Sunday, May 18, 2008

The 121st good thing about Lagos: Though others struggle with life and death, we're still here

We had a great trip to Portugal and London with Jordan, even with some schedule alterations at the beginning of the trip due to a storm in Chicago forcing Jordan to spend some unscheduled hours in the plane on an airport runway in Salt Lake City while they waited for weather to clear so the plane could leave, which meant that he missed his connection and spent the night in an airport chair in Chicago. We delayed our flight from London to Lisbon for a day, but were able to connect with Jordan and change our reservations, so all worked out fine in the end. I'm still organizing my pictures, so I'll give you a link to an album later in case any of my readers are interested in seeing more of our trip. Suffice it to say that Portugal is beautiful and it was great to have our Portuguese speaking guide with us and see some of places where he served his mission. We were also grateful to make it through a week with the rental car without a mishap or accident -- those roads can be a little skinny and scary at places!

We've been back in Lagos for a week and it's been fun for me to see it again through Jordan's eyes. After a crazy time getting through his finals and getting moved and out of town and then a busy sightseeing trip, he seems to be enjoying the slower pace of life here and seeing a place very different from the United States and Europe. He's been to work with Brent, he made an appointment and enjoyed meeting with a very influential American here in Lagos and ask him questions about doing business in Nigeria, he came with me to my canasta group and learned the ins and outs of Lagos Hand and Foot canasta, and we've been to the handicraft market to do some preliminary viewing of the many masks available. I'm glad he is able to come and see what our life is like here.

Brent and I made a joint visit to the SOS clinic on Friday -- I have a fierce cough that won't leave, and Brent had a very painful eye. What the doctor gave me hasn't yet relieved my cough, but Brent got some relief after a referral visit to a Nigerian opthamologist. We were a little bit nervous to visit a Nigerian doctor, but he had received his training in London and he seemed to know what he was doing. We thought he did what any eye doctor in the States would have done for the problem, so we were reassured that we can get good care for specific medical issues here.
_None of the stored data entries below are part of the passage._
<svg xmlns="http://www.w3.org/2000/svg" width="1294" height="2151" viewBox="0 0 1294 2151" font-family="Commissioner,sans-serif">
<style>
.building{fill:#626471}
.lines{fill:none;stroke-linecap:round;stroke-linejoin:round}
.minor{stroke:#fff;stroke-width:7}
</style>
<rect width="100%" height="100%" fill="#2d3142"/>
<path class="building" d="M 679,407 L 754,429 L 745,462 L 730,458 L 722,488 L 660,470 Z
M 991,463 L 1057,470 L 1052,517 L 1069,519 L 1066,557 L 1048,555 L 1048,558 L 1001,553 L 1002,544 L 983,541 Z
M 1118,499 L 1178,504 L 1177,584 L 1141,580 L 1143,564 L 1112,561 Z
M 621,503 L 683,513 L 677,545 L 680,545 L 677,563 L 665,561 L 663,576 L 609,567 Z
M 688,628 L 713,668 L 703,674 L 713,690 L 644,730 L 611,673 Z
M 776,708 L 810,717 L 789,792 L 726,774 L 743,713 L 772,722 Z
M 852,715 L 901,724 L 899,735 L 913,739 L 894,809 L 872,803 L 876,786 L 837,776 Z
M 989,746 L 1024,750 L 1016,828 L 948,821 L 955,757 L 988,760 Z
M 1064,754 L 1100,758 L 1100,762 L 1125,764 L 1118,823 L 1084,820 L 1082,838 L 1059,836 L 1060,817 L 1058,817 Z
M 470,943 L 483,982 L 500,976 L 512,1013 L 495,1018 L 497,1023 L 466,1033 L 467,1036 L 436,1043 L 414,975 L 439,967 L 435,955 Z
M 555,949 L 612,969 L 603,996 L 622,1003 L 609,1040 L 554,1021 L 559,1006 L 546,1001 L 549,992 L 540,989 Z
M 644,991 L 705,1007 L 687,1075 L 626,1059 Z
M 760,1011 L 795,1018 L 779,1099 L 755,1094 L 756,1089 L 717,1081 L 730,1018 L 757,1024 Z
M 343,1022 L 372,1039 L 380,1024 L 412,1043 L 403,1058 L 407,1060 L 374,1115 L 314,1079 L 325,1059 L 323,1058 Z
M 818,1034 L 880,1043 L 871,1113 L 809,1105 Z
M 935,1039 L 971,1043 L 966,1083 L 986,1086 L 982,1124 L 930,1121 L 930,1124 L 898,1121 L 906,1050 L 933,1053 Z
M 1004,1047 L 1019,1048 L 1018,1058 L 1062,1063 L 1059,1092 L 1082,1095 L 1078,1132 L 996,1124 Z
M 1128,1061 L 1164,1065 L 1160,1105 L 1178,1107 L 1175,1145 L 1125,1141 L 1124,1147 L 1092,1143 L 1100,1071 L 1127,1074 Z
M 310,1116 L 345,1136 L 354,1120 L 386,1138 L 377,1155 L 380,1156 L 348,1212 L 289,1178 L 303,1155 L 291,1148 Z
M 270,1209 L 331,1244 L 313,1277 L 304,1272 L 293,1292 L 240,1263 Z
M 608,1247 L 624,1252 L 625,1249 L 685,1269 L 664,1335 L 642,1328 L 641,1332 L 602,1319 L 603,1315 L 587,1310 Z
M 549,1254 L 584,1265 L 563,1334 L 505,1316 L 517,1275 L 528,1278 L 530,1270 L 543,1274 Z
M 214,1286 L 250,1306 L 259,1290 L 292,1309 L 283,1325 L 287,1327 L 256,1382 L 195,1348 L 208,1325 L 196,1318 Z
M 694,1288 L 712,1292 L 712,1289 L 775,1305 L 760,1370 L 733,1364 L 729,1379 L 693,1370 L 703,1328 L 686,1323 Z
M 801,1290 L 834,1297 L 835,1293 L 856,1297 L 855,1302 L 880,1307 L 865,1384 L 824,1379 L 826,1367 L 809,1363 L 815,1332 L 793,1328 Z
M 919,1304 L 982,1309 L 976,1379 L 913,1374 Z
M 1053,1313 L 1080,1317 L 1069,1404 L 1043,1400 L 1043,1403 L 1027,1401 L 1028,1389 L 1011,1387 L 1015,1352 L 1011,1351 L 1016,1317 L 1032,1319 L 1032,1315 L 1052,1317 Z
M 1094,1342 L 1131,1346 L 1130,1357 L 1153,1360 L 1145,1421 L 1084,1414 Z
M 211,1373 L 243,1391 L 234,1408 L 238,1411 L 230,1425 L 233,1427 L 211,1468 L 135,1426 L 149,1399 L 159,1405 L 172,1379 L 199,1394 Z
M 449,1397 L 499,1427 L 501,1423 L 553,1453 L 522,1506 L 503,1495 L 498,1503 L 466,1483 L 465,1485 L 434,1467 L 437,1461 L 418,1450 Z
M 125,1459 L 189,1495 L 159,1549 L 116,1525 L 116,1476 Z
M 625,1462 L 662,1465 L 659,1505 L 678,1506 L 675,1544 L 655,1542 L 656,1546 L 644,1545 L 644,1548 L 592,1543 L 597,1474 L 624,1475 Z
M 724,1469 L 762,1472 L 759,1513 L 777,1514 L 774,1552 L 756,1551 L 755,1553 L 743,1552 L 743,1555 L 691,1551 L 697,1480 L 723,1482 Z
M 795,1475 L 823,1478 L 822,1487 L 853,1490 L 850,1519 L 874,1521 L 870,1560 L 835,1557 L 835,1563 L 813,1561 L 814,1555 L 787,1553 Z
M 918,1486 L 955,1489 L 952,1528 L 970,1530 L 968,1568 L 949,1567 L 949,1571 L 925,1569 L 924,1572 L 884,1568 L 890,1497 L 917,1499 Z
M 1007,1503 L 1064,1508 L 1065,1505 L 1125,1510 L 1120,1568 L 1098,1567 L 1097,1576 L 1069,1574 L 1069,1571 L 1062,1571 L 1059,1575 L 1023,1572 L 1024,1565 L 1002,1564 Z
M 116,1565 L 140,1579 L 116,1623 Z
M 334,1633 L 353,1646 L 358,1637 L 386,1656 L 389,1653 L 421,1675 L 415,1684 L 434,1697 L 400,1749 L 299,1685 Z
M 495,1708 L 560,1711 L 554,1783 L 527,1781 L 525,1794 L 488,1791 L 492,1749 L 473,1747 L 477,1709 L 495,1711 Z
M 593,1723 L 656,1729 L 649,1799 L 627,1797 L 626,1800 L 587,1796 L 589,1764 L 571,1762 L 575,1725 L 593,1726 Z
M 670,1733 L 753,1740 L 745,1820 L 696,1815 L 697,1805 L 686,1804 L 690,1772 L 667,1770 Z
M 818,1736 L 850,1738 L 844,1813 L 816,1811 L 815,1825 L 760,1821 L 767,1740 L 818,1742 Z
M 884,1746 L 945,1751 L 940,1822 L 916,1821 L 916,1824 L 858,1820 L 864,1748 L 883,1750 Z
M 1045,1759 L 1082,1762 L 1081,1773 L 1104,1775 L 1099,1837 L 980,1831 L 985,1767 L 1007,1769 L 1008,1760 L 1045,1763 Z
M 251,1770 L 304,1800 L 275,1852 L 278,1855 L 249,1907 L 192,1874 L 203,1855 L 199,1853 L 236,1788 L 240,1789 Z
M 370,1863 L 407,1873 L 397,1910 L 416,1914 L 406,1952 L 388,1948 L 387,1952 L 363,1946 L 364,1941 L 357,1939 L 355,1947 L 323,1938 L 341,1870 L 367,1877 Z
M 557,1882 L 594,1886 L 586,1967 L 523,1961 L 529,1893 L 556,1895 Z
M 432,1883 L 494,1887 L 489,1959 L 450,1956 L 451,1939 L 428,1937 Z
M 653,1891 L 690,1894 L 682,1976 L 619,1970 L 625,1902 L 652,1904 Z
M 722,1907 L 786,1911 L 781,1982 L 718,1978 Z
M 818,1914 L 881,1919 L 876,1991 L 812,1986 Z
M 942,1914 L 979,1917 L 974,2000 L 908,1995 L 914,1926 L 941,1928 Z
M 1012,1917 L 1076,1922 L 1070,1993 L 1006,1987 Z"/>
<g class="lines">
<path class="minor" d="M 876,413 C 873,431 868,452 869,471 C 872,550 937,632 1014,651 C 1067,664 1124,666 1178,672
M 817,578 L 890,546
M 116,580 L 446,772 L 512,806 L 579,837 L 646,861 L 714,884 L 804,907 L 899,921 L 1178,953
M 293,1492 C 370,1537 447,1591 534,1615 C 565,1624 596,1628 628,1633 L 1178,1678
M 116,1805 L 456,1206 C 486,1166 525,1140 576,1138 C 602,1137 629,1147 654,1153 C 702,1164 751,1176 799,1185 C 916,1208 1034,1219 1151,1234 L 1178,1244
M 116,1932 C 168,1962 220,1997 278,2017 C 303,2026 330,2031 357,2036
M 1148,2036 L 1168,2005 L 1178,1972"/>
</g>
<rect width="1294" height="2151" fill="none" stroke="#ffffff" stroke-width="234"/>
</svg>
While we were in the clinic waiting room, I read the local newspaper which was filled with articles and photos regarding the pipeline fire in a Lagos suburb which had killed over 100 people the day before. The journalism here is quite sensational -- they talked of "ground zero" and compared the scene to the world's recent disasters with the typhoon in Myanmar and the earthquake in China. They had very graphic and grisly pictures of burn victims. This pipeline fire was caused by some construction equipment ripping open a pipeline. The operators had not bothered to get clearance to work in the area. The explosion led to a large fire and many people were killed in the fire and explosion and many more, especially children from a local school, were killed and trampled in the ensuing panic trying to get away from the fire. It was another sad reminder of the negligence and ineffectiveness that leads to loss of life here.

Shortly before Jordan and I returned (Brent came back to work while Jordan and I were able to spend some extra time in Lisbon and London), Brent called to say that our new driver (recently assigned to us) had lost his 20 year old daughter. She had died from complications from asthma. Our driver, Sunday, continues to be bereft from the loss. I know people die from asthma in the States, but I would bet that poor medical care had something to do with her death. A friend asked for prayers this week for her driver's wife, who had been pregnant with what they thought were twins. Her water broke last Saturday and when she hadn't delivered the babies by Monday, he asked her for money so she could have a Ceaserean section. My friend, a nurse, was sure that the delay in treatment was at least partially responsible for the deaths of two of the three babies it turned out she was carrying. One of the new scholarship students we had interviewed last month was killed on the road the following day as she was returning back to her campus. Of course, deaths like these happen everywhere and are a part of life, but it seems like life is cheaper here and death comes easier to Nigerians than Americans. But I got a phone call from our "stewardess" this afternoon. She had gone on maternity leave, expecting her first baby, just before we returned from our trip. She said that she had delivered a healthy baby boy on Thursday. He weighed 3 1/2 kilo and everything was going well.

I'm grateful that my daughter-in-law, who has had a challenging pregnancy, will this week deliver her baby in the United States, where I'm confident she will get good health care. Our prayers will be with her on Tuesday with our faith and expectation that she and our new granddaughter, Maggie, though less than full term, will come through the experience healthy and well. Though everywhere in the world there are disasters and illness and accidents and health complications leading to death, we in the Western world have the expectation and confidence that we will get the best results possible in any situation. We're looking forward to getting to know Maggie and wish her the best as she enters the world!

1 comment:

Beauty said...

Of course, deaths like these happen everywhere and are a part of life, but it seems like life is cheaper here and death comes easier to Nigerians than Americans. is the type of education that is not taught at grad school. The social side of the system is important and your work is inspirational.